Album Review :
Smalltown Poets - Smalltown Poets Christmas
- O Come O Come Emmanuel
- In The Bleak Midwinter
- In The First Light
- O Little Town of Bethlehem
- St. Nick is Alright
- Silent Night
- Good Christian Men Rejoice
- Hark the Herald Angels Sing
- We Three Kings
- On Christmas Day (Ave Maria)
- Angels We Have Heard on High
- The First Noel
- His Delight
- We Wish You A Merry Christmas
Do you remember Smalltown Poets? You know, that pleasant little Christian pop/rock band from the turn of the century that quietly sneaked out on a hiatus seven years ago? Well, they’ve suddenly returned, and they want to sing you Christmas carols.
Smalltown Poets Christmas was co-produced by former drummer Matt Goldman, who is more famous these days for working with bands like Underoath and the Chariot. The album picks up where the band left off on their last studio album, It’s Later Than It’s Ever Been, which showed the guys taking a more layered approach to their songs. The new album kicks off with “O Come, O Come Emmanuel,” which may be the most epic thing Smalltown Poets has created to date, featuring copious layers of bells, strings, and background vocals, mixed in with “Carol of the Bells” snippets and a closing segue way into a verse of “Come Thou Long Expected Jesus.”
The band continues to reveal their creative side with clever renditions of lesser-known carols like “In The Bleak Midwinter” and “In The First Light,” both of which feature stunningly catchy background vocals, among other things (did I mention the banjo?). Michael Johnston’s recognizable lead vocals have lost none of their power, either. The great thing about most of these arrangements (I won’t spoil them all for you) is that they retain enough of the original melody to feel familiar while surrounding them with enough new structure to feel fresh and exciting at the same time.
Throughout the album the band convincingly straddles the line between a relaxed, acoustic kind of pop similar to old Jars of Clay and an upbeat piano kind of pop similar to The Afters or The Swift. Most characteristic of the latter style is the bouncy “St. Nick Is Alright,” originally inspired by a piano piece written by keyboardist Danny Stephen’s son, and punctuated by horns and a key change. “His Delight” is a brief tribute to the band’s classic stripped-down style. And the third original track, “On Christmas Day,” doesn’t really fit in either box, as it’s based on Bach’s Prelude in C Major with the traditional Ave Maria sung by Eric Sturniolo of the Georgia Boy Choir.

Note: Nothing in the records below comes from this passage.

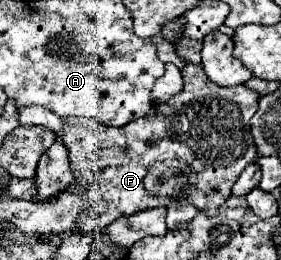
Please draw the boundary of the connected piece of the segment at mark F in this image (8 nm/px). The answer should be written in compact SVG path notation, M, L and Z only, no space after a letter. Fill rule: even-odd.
M186 62L182 68L184 90L172 96L168 102L154 106L146 116L114 128L86 118L64 118L64 144L74 170L74 180L86 192L92 202L90 214L82 220L80 232L96 234L122 216L148 210L152 206L168 206L174 198L188 198L194 208L208 216L218 216L220 206L230 196L234 180L256 158L254 140L250 136L250 118L258 108L258 94L246 86L220 88L206 80L200 64Z

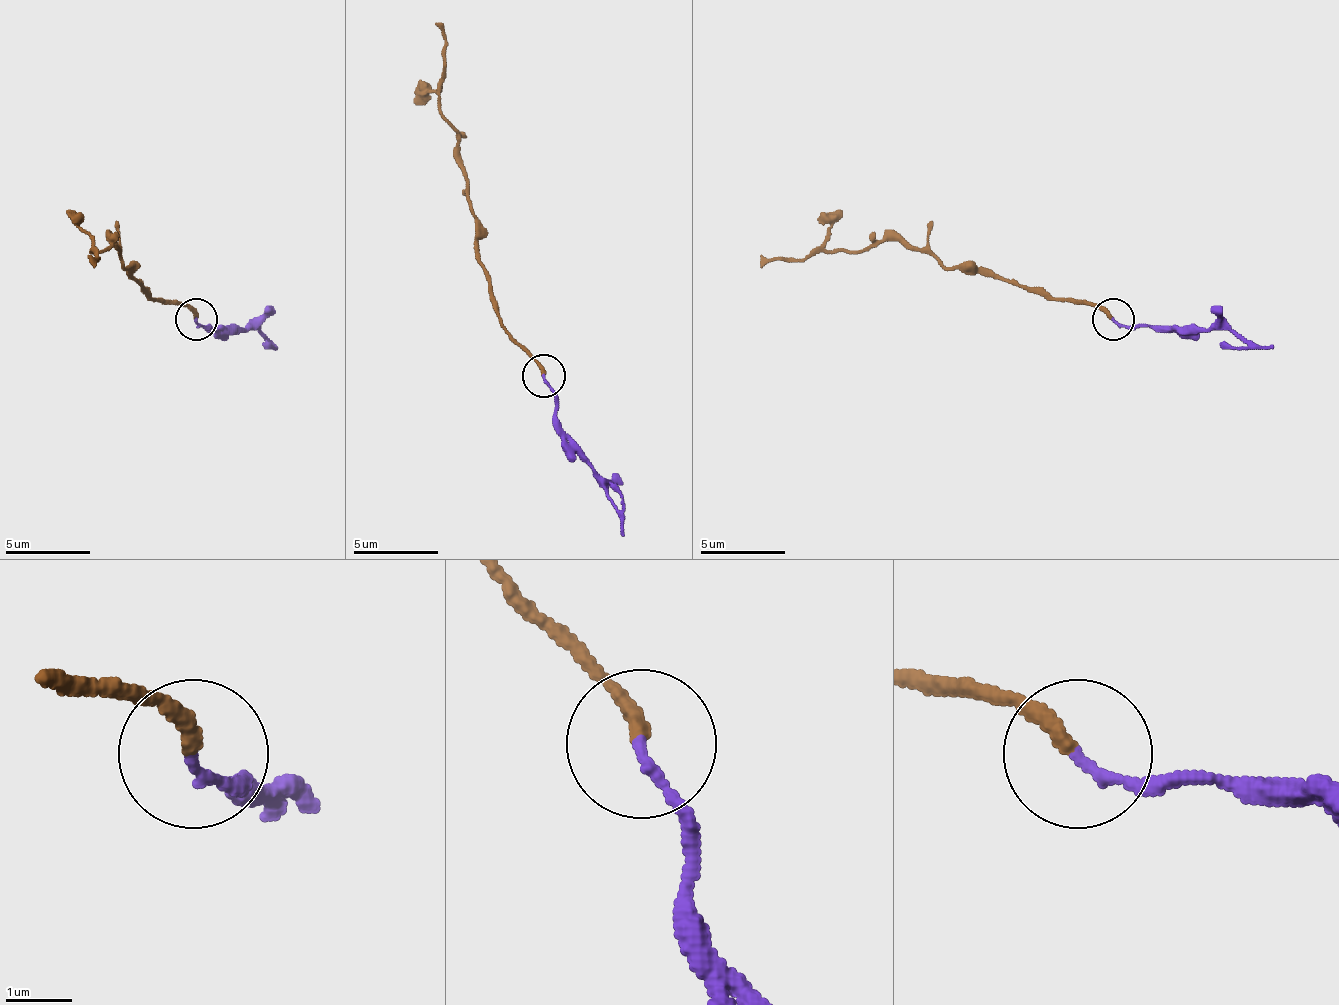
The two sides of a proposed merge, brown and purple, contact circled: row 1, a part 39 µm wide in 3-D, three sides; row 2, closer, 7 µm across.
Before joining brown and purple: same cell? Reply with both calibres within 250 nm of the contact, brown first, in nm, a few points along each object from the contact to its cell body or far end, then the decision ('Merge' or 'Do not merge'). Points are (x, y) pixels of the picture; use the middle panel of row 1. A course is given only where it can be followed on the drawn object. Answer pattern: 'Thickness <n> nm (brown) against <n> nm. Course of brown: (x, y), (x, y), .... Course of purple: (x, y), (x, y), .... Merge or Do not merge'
Thickness 240 nm (brown) against 140 nm. Course of brown: (545, 374), (498, 315), (476, 251), (472, 208), (459, 157), (459, 131), (438, 106), (446, 37), (434, 25). Course of purple: (545, 374), (557, 434), (617, 507), (621, 494), (609, 481). Do not merge

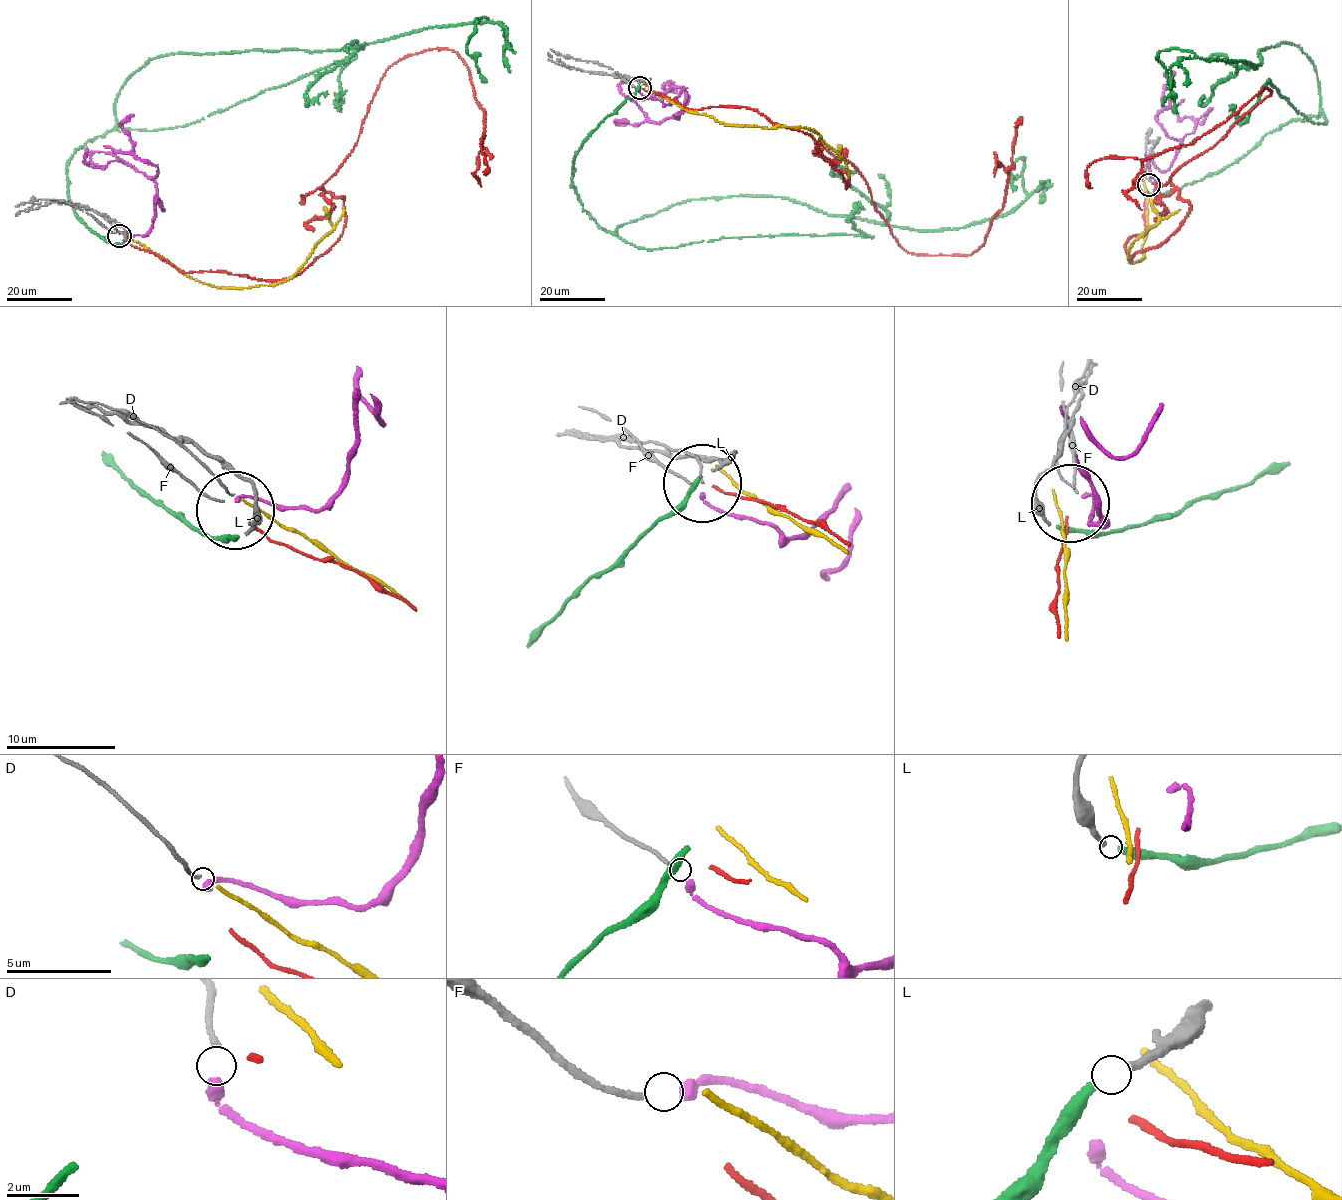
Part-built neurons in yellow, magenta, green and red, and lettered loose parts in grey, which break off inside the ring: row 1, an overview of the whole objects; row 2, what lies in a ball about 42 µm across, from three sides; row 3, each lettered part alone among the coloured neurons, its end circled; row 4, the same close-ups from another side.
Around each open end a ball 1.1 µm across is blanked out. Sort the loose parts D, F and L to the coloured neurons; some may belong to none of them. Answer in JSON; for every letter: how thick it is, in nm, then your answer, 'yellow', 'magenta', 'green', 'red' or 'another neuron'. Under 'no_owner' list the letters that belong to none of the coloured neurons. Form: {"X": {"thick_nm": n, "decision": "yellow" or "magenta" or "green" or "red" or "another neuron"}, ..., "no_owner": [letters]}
{"D": {"thick_nm": 140, "decision": "another neuron"}, "F": {"thick_nm": 170, "decision": "magenta"}, "L": {"thick_nm": 240, "decision": "green"}, "no_owner": ["D"]}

There are a couple teaser interlude tracks that are only a minute long, but the entire album runs past forty-three minutes. It closes out with a friendly round of “We Wish You A Merry Christmas” that sounds like it was recorded in your living room with a lot of friends and family singing along and chatting in the background and just having a great holiday time together.
Overall: True to the band’s sound but awash in creativity, Smalltown Poets Christmas is everything you want in a Christmas album (well, at least it’s everything I want). It’s got a smart selection of both familiar and unfamiliar traditional carols cleverly arranged together with a few originals mixed in, and it’s all capped with a sense of fun that evokes the joy of the holiday spirit. The band enjoyed modest success with Christian radio last time around, and we hear they’re making plans to record another full-length. This album shows they’ve got the power and talent to go any direction they choose now, whether it’s exploring the vast indie landscape or treading the radio-friendly route taken by The Afters and The Swift or something else entirely. One thing is certain: this album is a great new beginning.